SOURCE TEXT
Traffic through the Suez Canal is near record levels according to data from the Suez Canal Authority, global supply chains through that region remain intact and we are not diverting around Africa to avoid pirates, although when bunkers are cheap enough we’ll do it to avoid Suez Canal Tolls, since below about $300/Ton going around Africa is actually cheaper and now that we’re all slow steaming time is less of an issue. Charging around at 24 knots on our big containerships is largely a thing of the past, and sadly so are $300/ton bunkers.
It is interesting to note that the US government, in the form of the Maritime Administration is itself a source of incorrect information regarding the diversion bit, which is important as virtually every “cost of piracy” calculation relies heavily on some assumed diversion inefficiency to have any level of a “wow factor” attached to it. I can tell you that Maersk, the largest container company in the world, does not divert around Africa and I don’t know of any major carrier that does. Anyway - the Maritime Administration has on their web site a cost of piracy point paper which is again reliant on diversion for its major impact. They reference the cost of diverting a 300k ton tanker as one example, but the only problem there is of course a 300k ton tanker can’t get thru the Suez so would always go around the cape anyway so the real cost of diversion is zero, and we’ll come back to tankers in a minute. They also talk about the cost of diverting containerships. When pressed for data on how many containerships are actually making such a diversion they are silent - don’t even answer me. So, take that sort or argument with a bulker load of salt and even the US government itself contributes to the voluminous amount of misleading to patently false information floating around about that.
Unfortunately for us freight rates on the Asia / Europe trade route - the only international route directly impacted by piracy, are not where we’d like them to be due to over capacity and weakening demand, so it is nonsense so say consumers are paying increased costs due to piracy. Shipping companies, in the face of weak fundamentals search for any mechanism to extract an extra nickel out of customers, including things like bunker adjustment factors and now piracy surcharges - which thanks to frothy news headlines shippers “understand”, but in the end it is the total cost of shipping a box that counts and that is not going up.
And in fact is down considerably from the peak in 2006 just before the financial collapse. More to the point, the routine peak-season surcharge that would normally be applied to that route this time of year has been delayed several times because peak season volumes are not materializing - an indicator of a bad Christmas retail season in the US and consequently very bad news for the US economy. So, from a system perspective, piracy is not an issue. That is an important point - we need to view the effects of piracy from a system level, but the highly emotional nature, the human drama associated with a specific piracy incident leads the general public to view it from a specific individual occurrence perspective and generalize that, rather than from a true system level perspective, a giant mismatch in perspective and effect. Piracy is a cost of business just like many other costs of business and business can manage it, just as they do the others. Piracy is a little different though because unlike emissions targets or bunker prices, piracy gets the general public excited, provides politicians a risk free platform for pontificating, all of which provides some of our industry an opportunity to burden shift rather than take responsible measures to protect their ships.
I assume everyone here knows the basic statistics - piracy is a very rare event considering the volume of traffic that moves through the area. The probability of any specific ship being attacked is remote, and for the types of ships that actually move the majority of international trade even more so, approaching zero. Attack success rates have fallen into the 14% range. But we’ll not belabor the obvious at this point and instead dwell a little on the issues that hide behind the numbers - the rest of the story as Paul Harvey would say.

Human body and hand keypoint data:
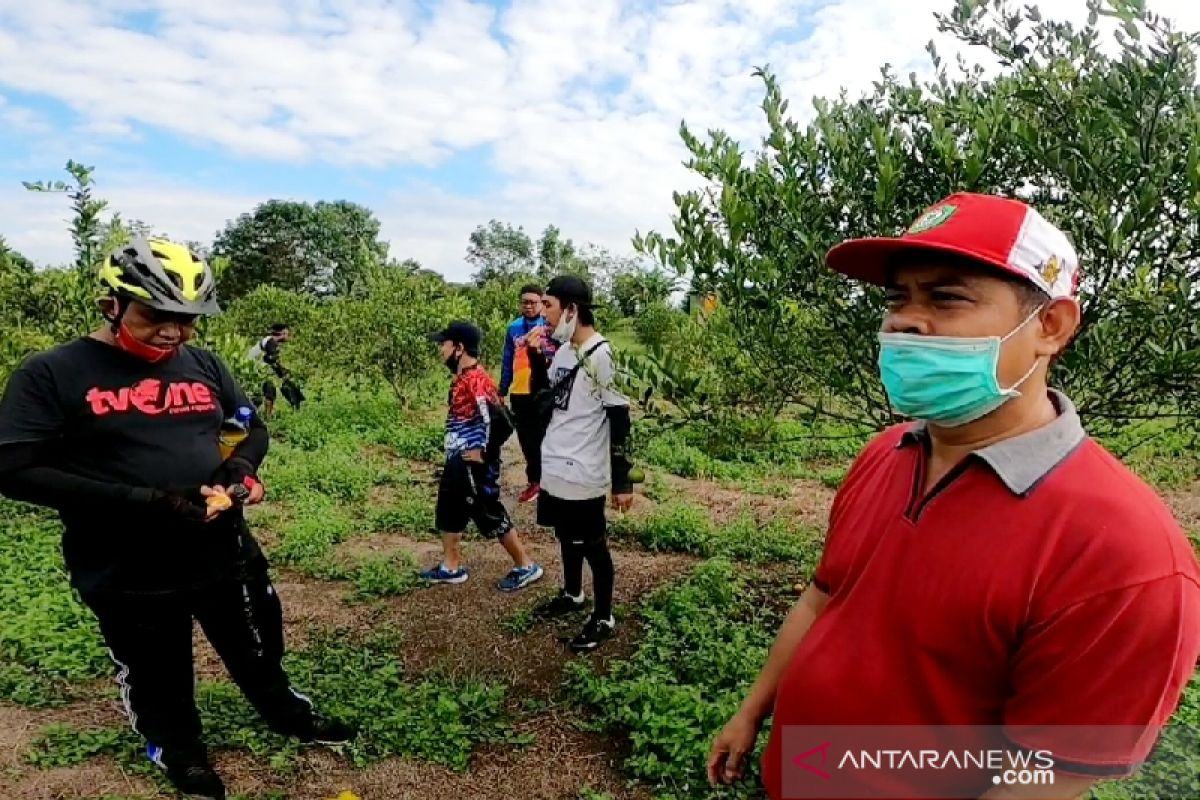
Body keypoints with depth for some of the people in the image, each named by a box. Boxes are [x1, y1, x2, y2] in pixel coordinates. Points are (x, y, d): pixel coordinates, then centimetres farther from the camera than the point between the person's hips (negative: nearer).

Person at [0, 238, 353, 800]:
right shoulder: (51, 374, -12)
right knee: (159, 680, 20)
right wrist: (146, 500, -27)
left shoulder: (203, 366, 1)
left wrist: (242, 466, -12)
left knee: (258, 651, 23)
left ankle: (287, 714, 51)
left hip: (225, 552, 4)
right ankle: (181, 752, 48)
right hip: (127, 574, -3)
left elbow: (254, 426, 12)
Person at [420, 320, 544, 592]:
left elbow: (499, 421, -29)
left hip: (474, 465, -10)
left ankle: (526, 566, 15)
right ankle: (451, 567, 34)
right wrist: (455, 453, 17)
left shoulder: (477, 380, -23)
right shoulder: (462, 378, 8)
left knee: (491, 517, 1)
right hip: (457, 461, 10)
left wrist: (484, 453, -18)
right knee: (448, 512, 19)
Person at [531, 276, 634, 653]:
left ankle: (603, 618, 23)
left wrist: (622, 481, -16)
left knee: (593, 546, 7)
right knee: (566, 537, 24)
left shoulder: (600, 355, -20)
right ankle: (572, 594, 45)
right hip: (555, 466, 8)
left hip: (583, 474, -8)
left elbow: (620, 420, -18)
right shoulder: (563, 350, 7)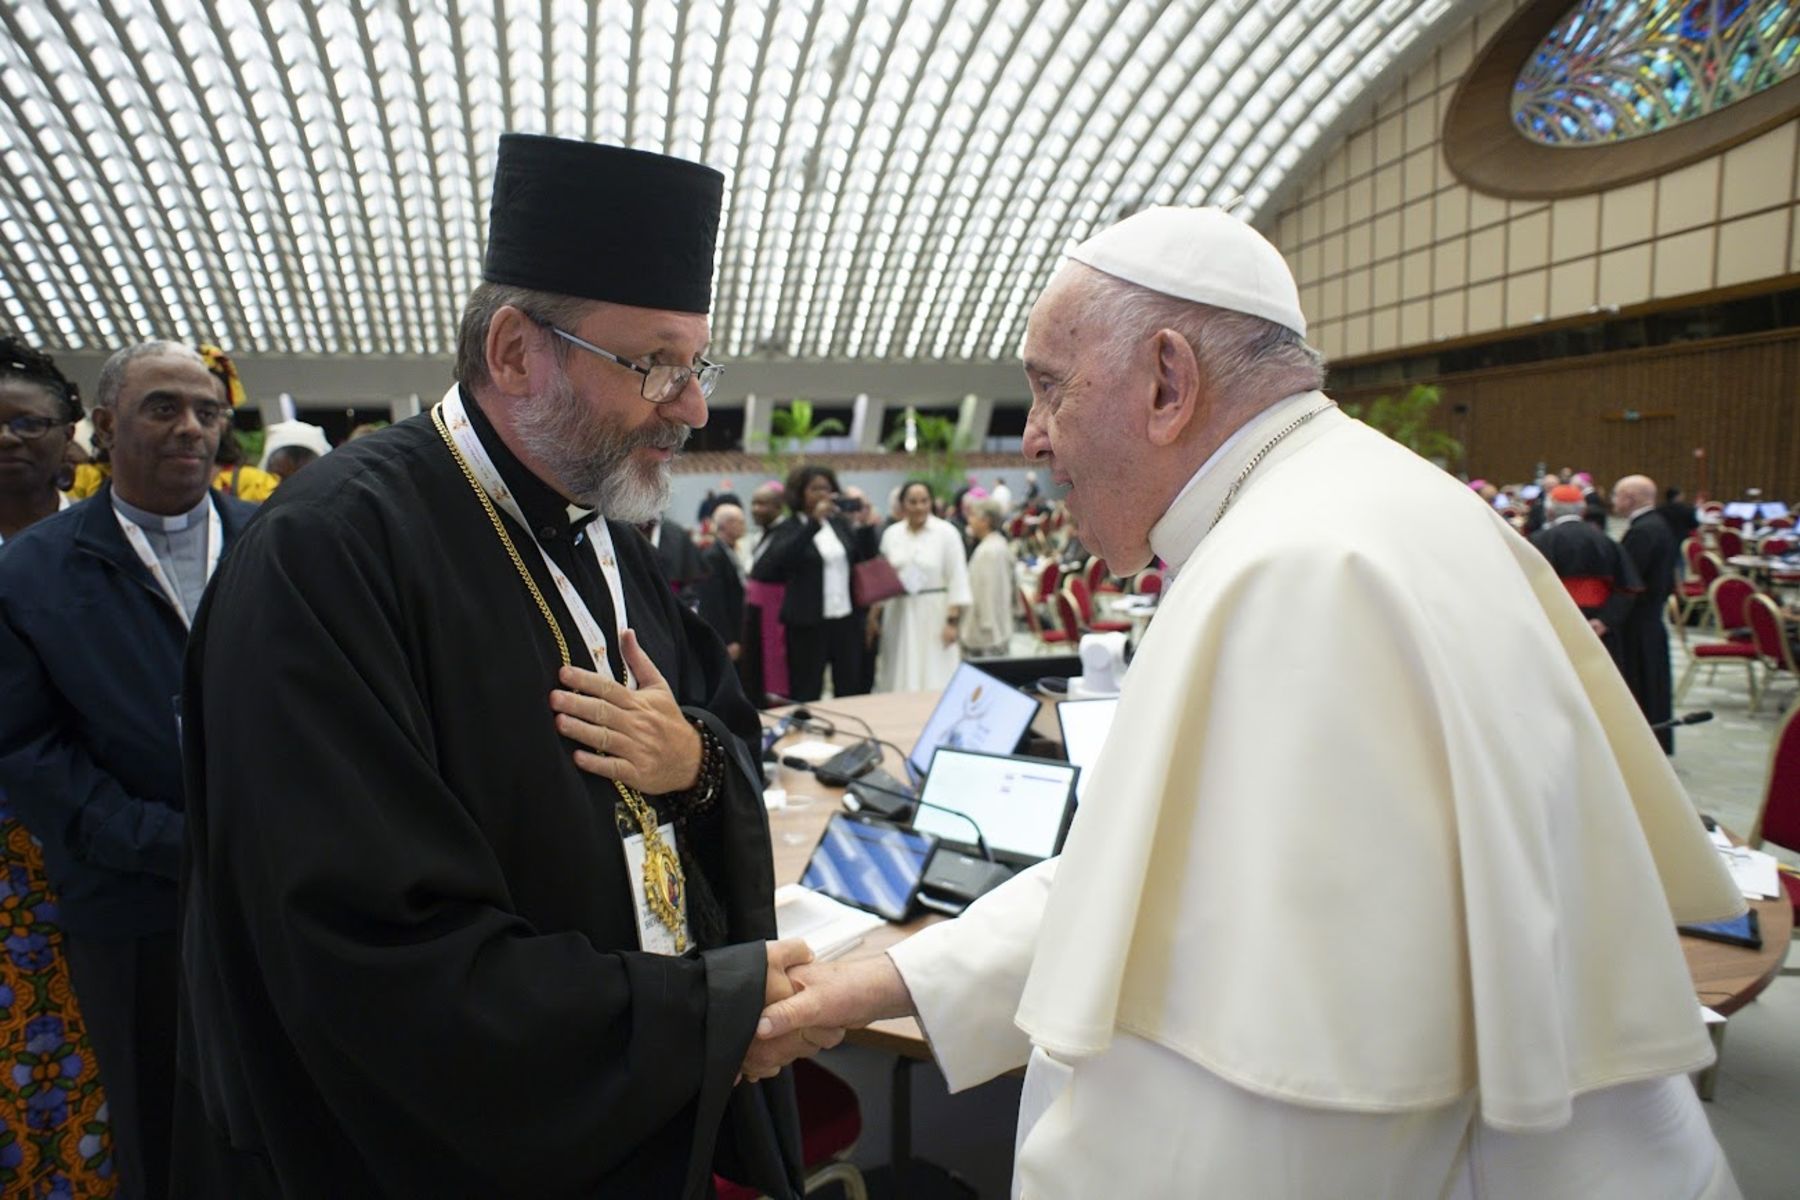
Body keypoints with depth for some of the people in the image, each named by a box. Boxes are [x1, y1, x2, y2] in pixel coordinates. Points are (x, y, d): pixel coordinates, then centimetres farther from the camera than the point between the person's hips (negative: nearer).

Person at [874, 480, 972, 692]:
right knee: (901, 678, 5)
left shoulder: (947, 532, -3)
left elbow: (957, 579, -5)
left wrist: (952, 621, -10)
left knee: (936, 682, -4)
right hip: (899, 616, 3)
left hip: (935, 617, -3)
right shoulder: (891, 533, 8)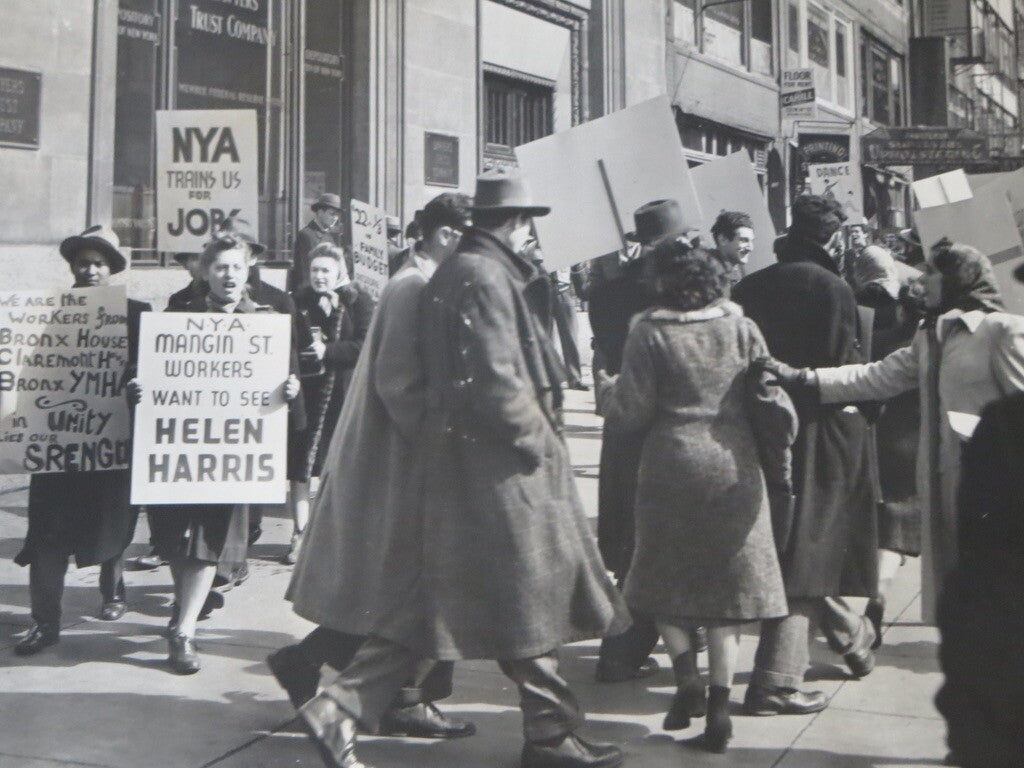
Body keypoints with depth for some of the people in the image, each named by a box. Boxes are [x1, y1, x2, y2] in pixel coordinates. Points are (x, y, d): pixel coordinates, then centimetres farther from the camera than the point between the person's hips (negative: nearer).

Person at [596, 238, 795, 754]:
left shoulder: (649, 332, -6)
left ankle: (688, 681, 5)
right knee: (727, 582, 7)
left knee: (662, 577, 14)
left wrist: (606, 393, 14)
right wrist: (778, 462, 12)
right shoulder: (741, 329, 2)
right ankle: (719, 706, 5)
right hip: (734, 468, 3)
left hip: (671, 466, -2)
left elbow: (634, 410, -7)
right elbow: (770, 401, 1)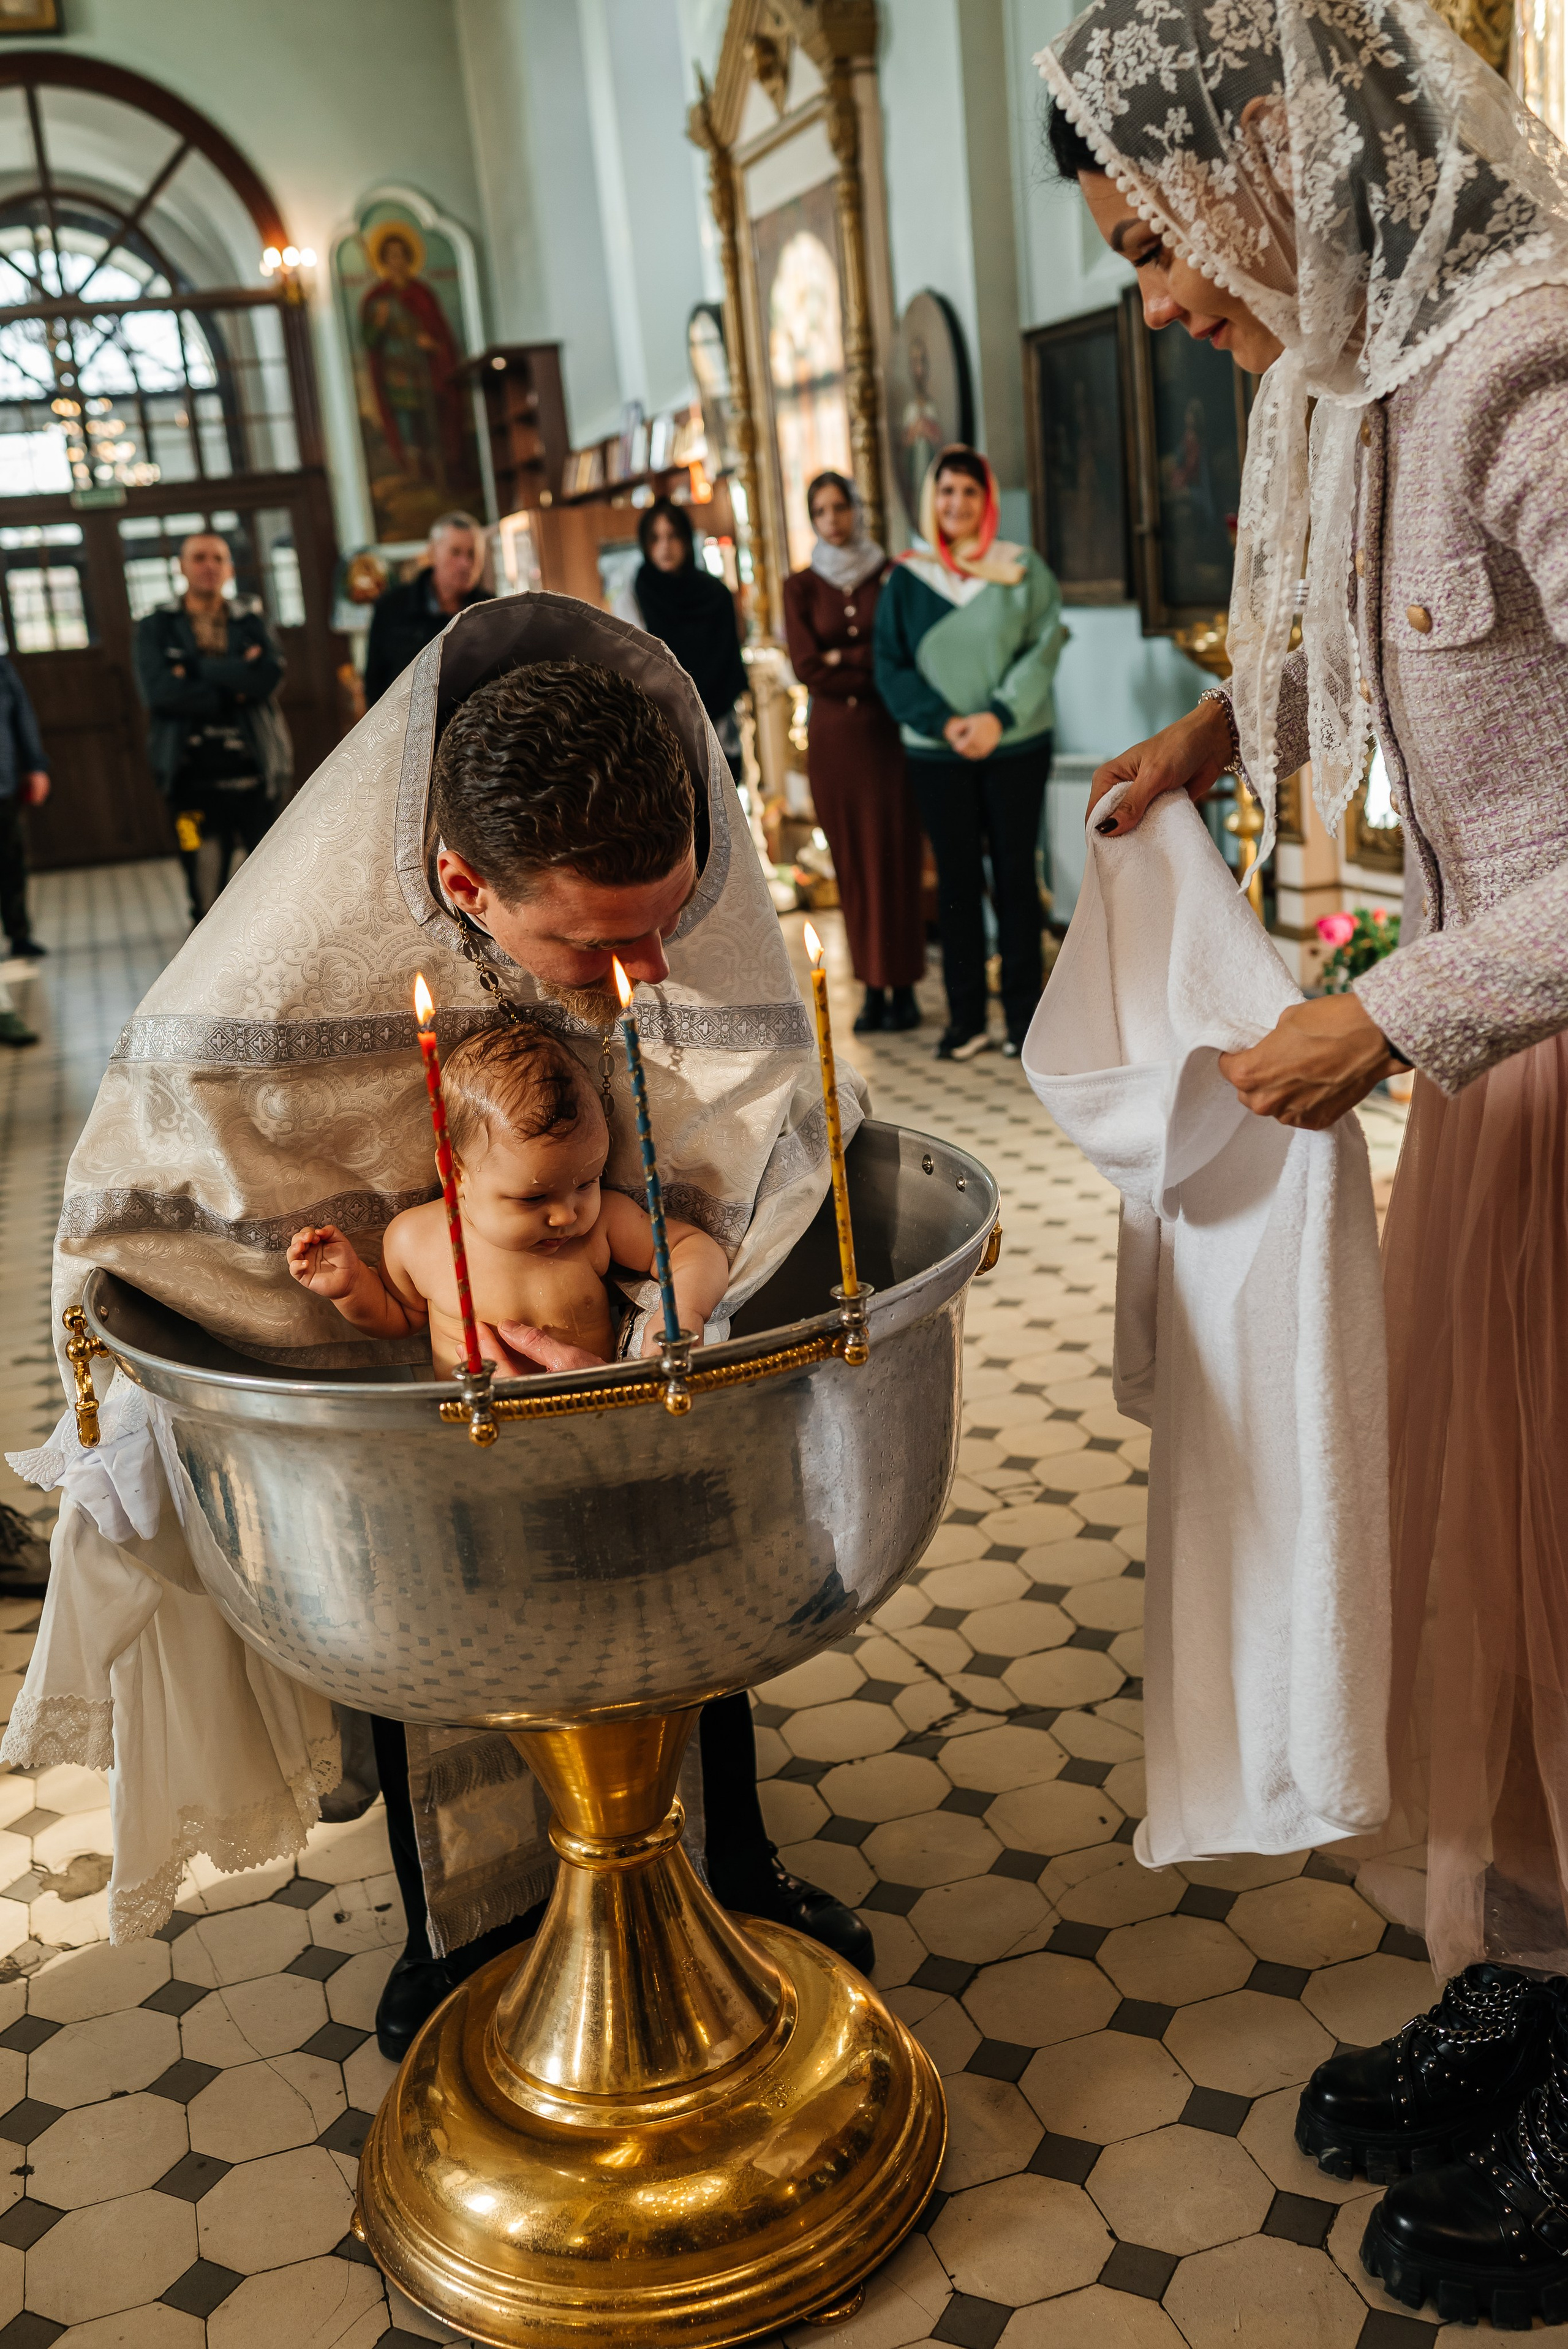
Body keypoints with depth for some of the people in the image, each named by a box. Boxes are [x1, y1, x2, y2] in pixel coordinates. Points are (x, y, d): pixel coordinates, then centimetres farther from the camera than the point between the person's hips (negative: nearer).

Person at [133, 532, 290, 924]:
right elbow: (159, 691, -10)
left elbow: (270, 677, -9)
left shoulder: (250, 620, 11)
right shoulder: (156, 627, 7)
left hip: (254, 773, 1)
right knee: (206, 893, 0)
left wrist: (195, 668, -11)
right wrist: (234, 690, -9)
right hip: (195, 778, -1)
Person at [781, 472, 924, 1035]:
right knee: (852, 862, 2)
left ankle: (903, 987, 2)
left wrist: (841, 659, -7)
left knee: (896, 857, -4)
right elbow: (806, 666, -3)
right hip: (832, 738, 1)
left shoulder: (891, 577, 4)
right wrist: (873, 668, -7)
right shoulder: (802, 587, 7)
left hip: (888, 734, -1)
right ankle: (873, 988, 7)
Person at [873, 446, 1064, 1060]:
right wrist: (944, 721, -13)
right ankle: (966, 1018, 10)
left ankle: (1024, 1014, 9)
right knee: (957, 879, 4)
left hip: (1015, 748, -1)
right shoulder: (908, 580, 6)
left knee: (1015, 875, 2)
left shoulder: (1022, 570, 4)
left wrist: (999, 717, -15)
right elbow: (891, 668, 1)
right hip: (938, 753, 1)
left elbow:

QUESTIONS ON THE MATERIAL
[1] In the text on piracy and shipping, what range have attack success rates fallen into?
[2] Decide whether each statement agrees with the text on piracy and shipping, and back each yes or no with the exact words from the text that settle it: (a) Maersk sends its containerships around Africa to avoid pirates. (b) A 300k ton tanker can't pass through the Suez Canal. (c) The peak-season surcharge on the Asia/Europe route has been put off more than once.
[3] Carry on the text on piracy and shipping from its last sentence.
You won't need the data for any of this.

REPLIES
[1] About 14%.

[2]
(a) No: "Maersk, the largest container company in the world, does not divert around Africa"
(b) Yes: "a 300k ton tanker can’t get thru the Suez"
(c) Yes: "has been delayed several times because peak season volumes are not materializing"

[3]
From the US perspective it is difficult to see how piracy affects our economy or international trade in any significant way. Trade between Asia and the US all goes via the Pacific. In fact the US Maritime Administration says that 80% of traffic through the Gulf of Aden represents trade bound for, or coming from, Europe. By comparison, only roughly 5% of US containerized trade as measured by volume flows through that region (much less when measured by value), with India being the largest component of that. That trade moves on large, fast containerships, a type of ship that is rarely even attacked and has never been hijacked. Of the oil moving out of the Persian Gulf that everyone rings their hands about, the overwhelming majority of it that moves through pirate waters is bound for Europe, and in fact virtually no oil bound for the US out of the Persian Gulf moves via the Suez Canal. Only about 14% of US crude imports come from the Persian Gulf region according to the US Energy Information Agency. That oil moves around the Cape because that is commercially the best way to do it and has been for a very long time - oil coming to the US generally moves in ships too large to get through the Suez.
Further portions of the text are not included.